Transcribe the part of the PowerShell text below that begins at the words "To trace a user's" and ends after the words "param([string]$Identity)".

__Exercise text__.

###

Reach for -LDAPFilter when a condition is in PowerShell syntax, for example, while finding all users with no manager set using (!(manager=*)).
The most common task is a report of all users alongside their managers. This script resolves each manager's display name, handles null managers, adds email and department columns, and writes to CSV:
Get-ADUser -Filter * -Properties Manager, EmailAddress, Department | ForEach-Object {
$managerName = ""
if ($_.Manager) {
$managerName = (Get-ADUser -Identity $_.Manager -Properties DisplayName).DisplayName
}
[PSCustomObject]@{
Name = $_.Name
SamAccountName = $_.SamAccountName
Email = $_.EmailAddress
Department = $_.Department
Manager = $managerName
}
} | Export-Csv -Path "C:\Reports\UsersAndManagers.csv" -NoTypeInformation -Encoding UTF8
The $managerName = "" default keeps users with no manager in the file with a blank column. -NoTypeInformation drops the unwanted type header, and -Encoding UTF8 preserves accented names. On large directories, this runs a separate lookup per user and can be slow. The ADManager Plus tab shows a quicker and intuitive alternative.
To trace a user's reporting line all the way to the top, use a recursive function that follows the manager property upward until it reaches a user with no manager, the termination condition that stops the recursion:
function Get-ManagementChain {
param([string]$Identity)
$user = Get-ADUser -Identity $Identity -Properties Manager, DisplayName
Write-Output $user.DisplayName
if ($user.Manager) {
Get-ManagementChain -Identity $user.Manager
}
}
Get-ManagementChain -Identity "jdoe"

###

__Dataset records__.

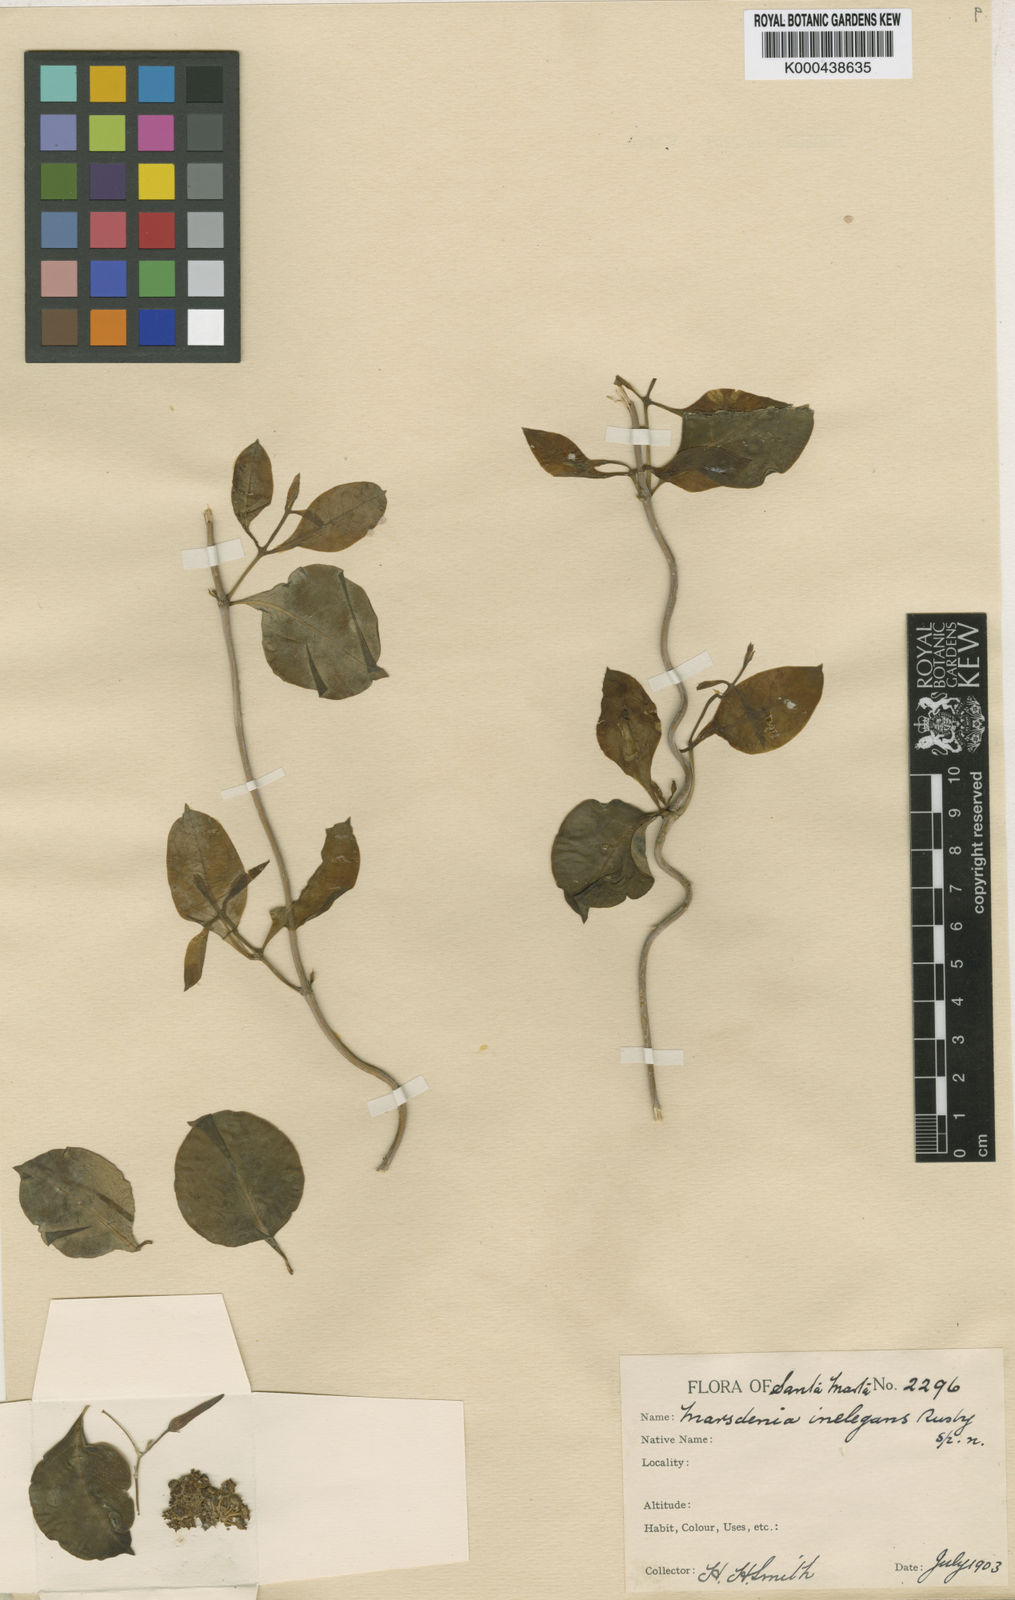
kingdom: Plantae
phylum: Tracheophyta
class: Magnoliopsida
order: Gentianales
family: Apocynaceae
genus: Ruehssia
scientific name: Ruehssia condensiflora
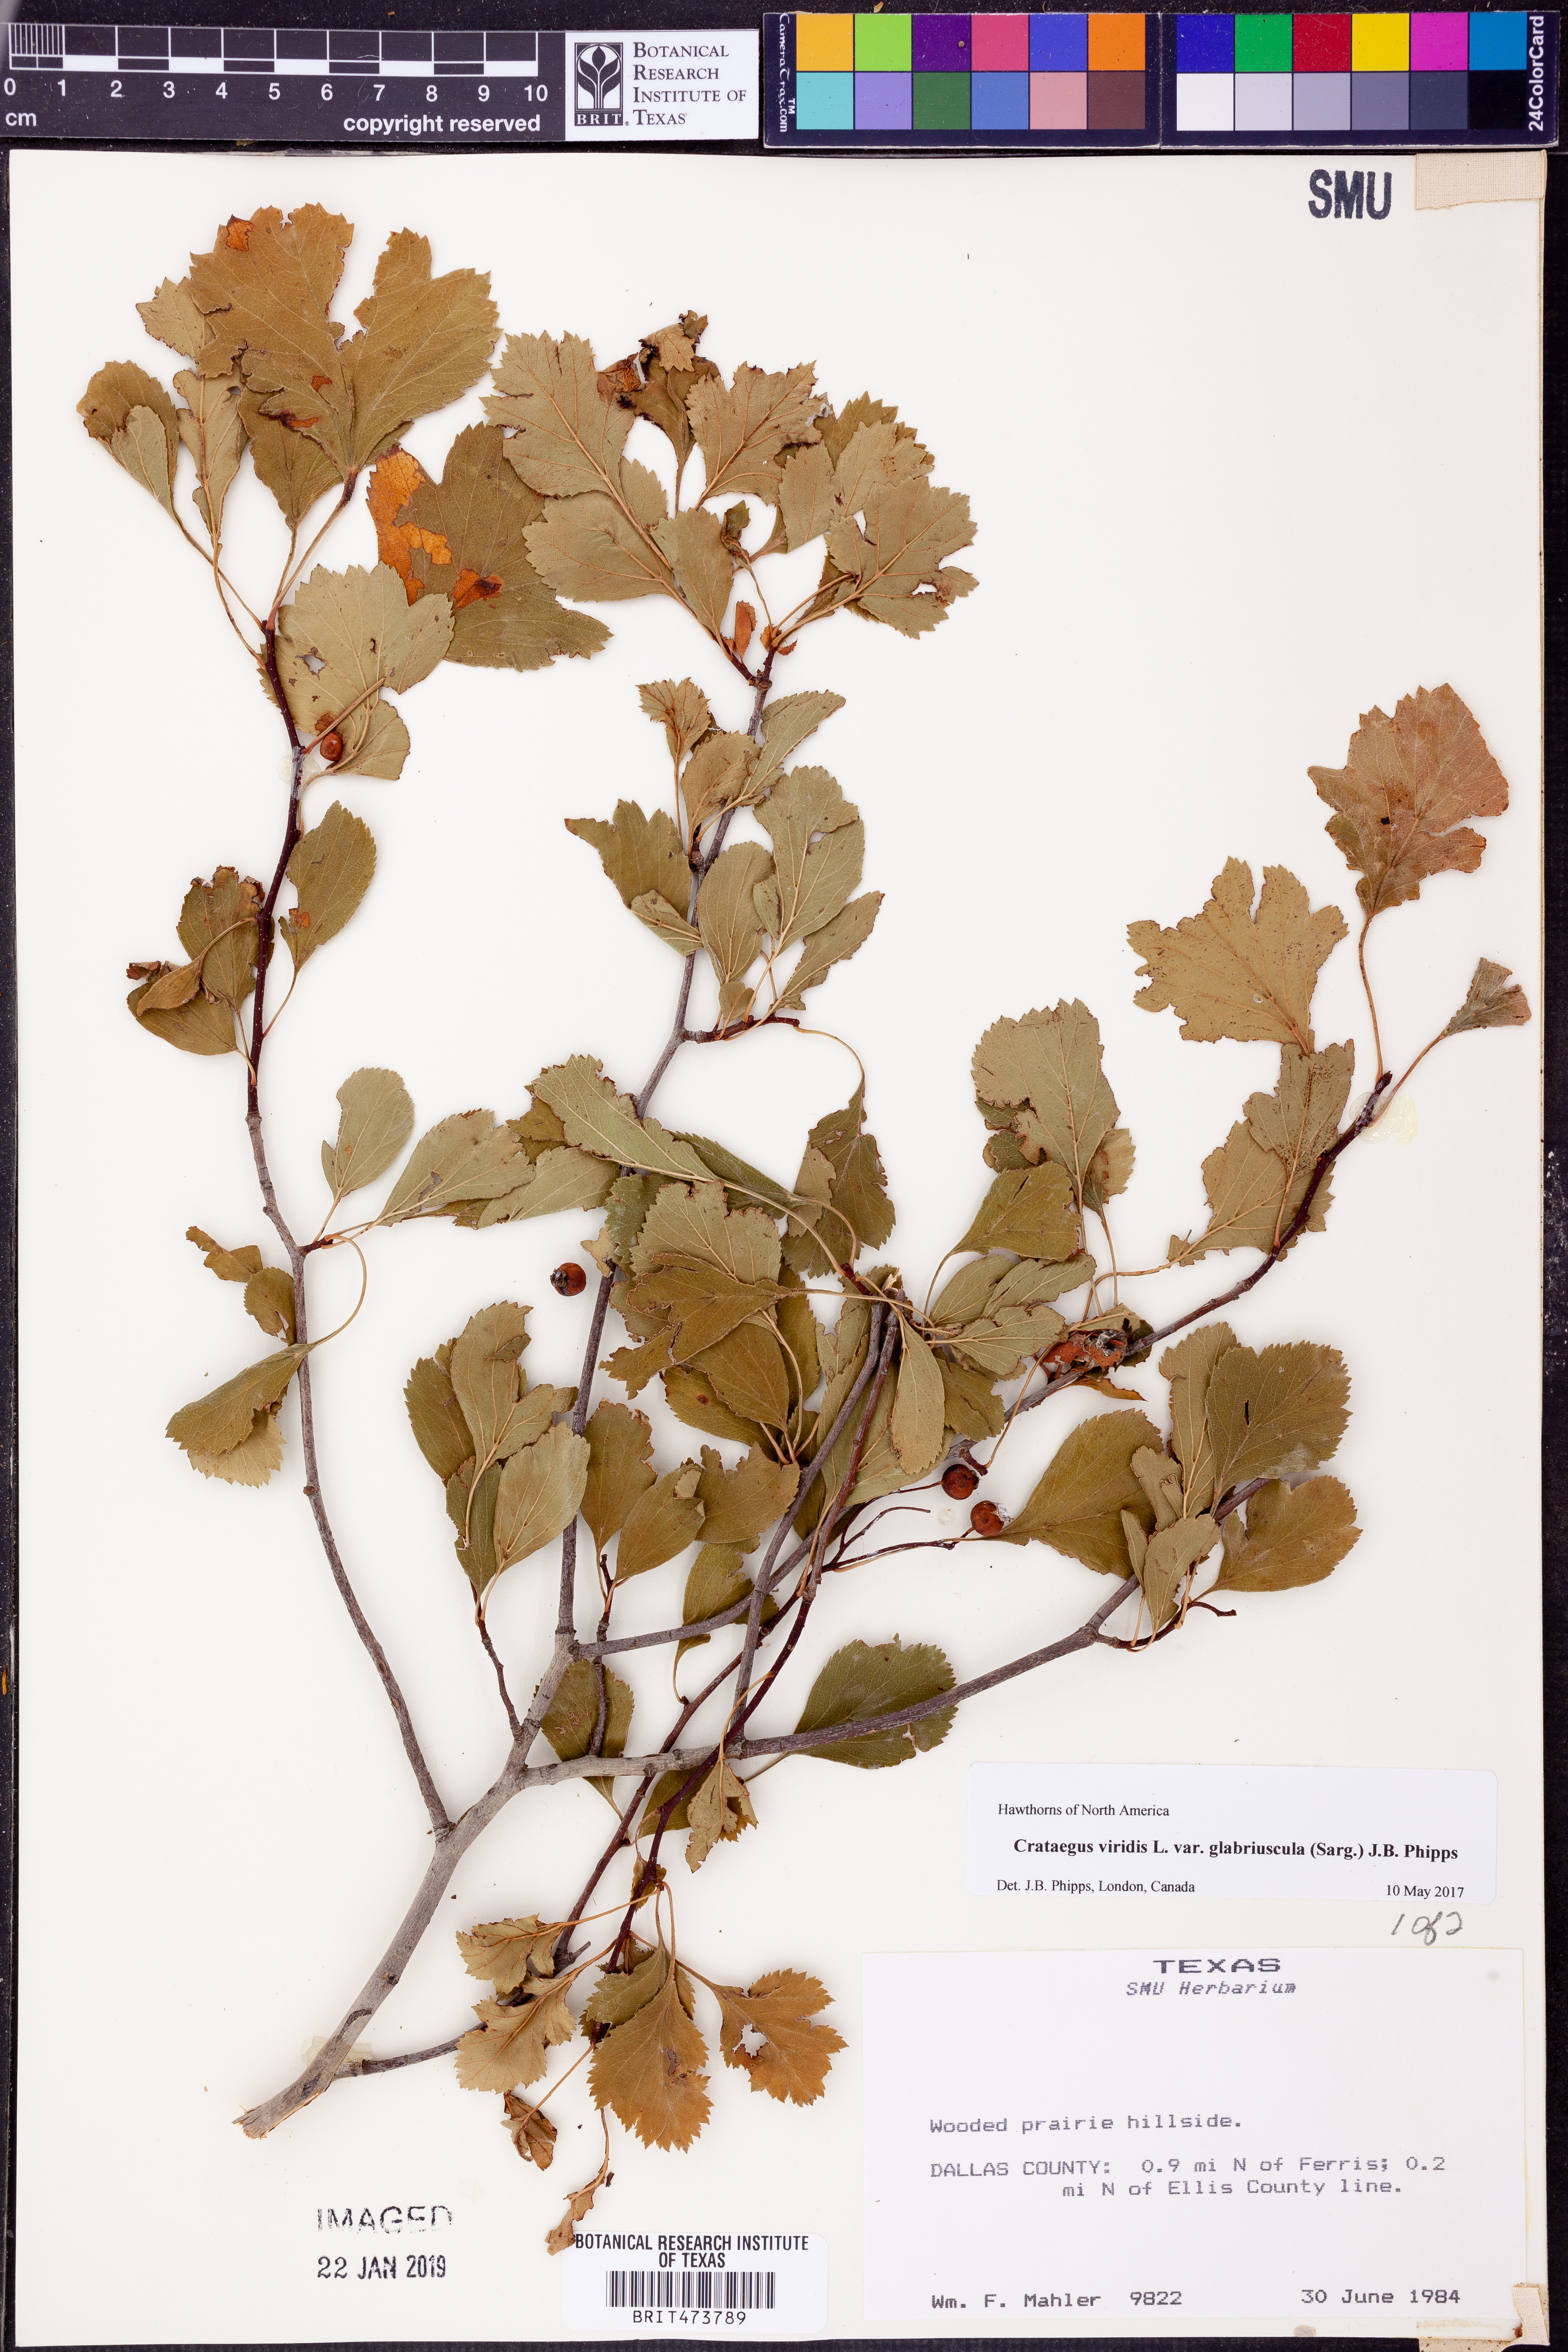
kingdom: Plantae
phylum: Tracheophyta
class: Magnoliopsida
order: Rosales
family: Rosaceae
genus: Crataegus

###

__Written solution__.
To trace a user's reporting line all the way to the top, use a recursive function that follows the manager property upward until it reaches a user with no manager, the termination condition that stops the recursion:
function Get-ManagementChain {
param([string]$Identity)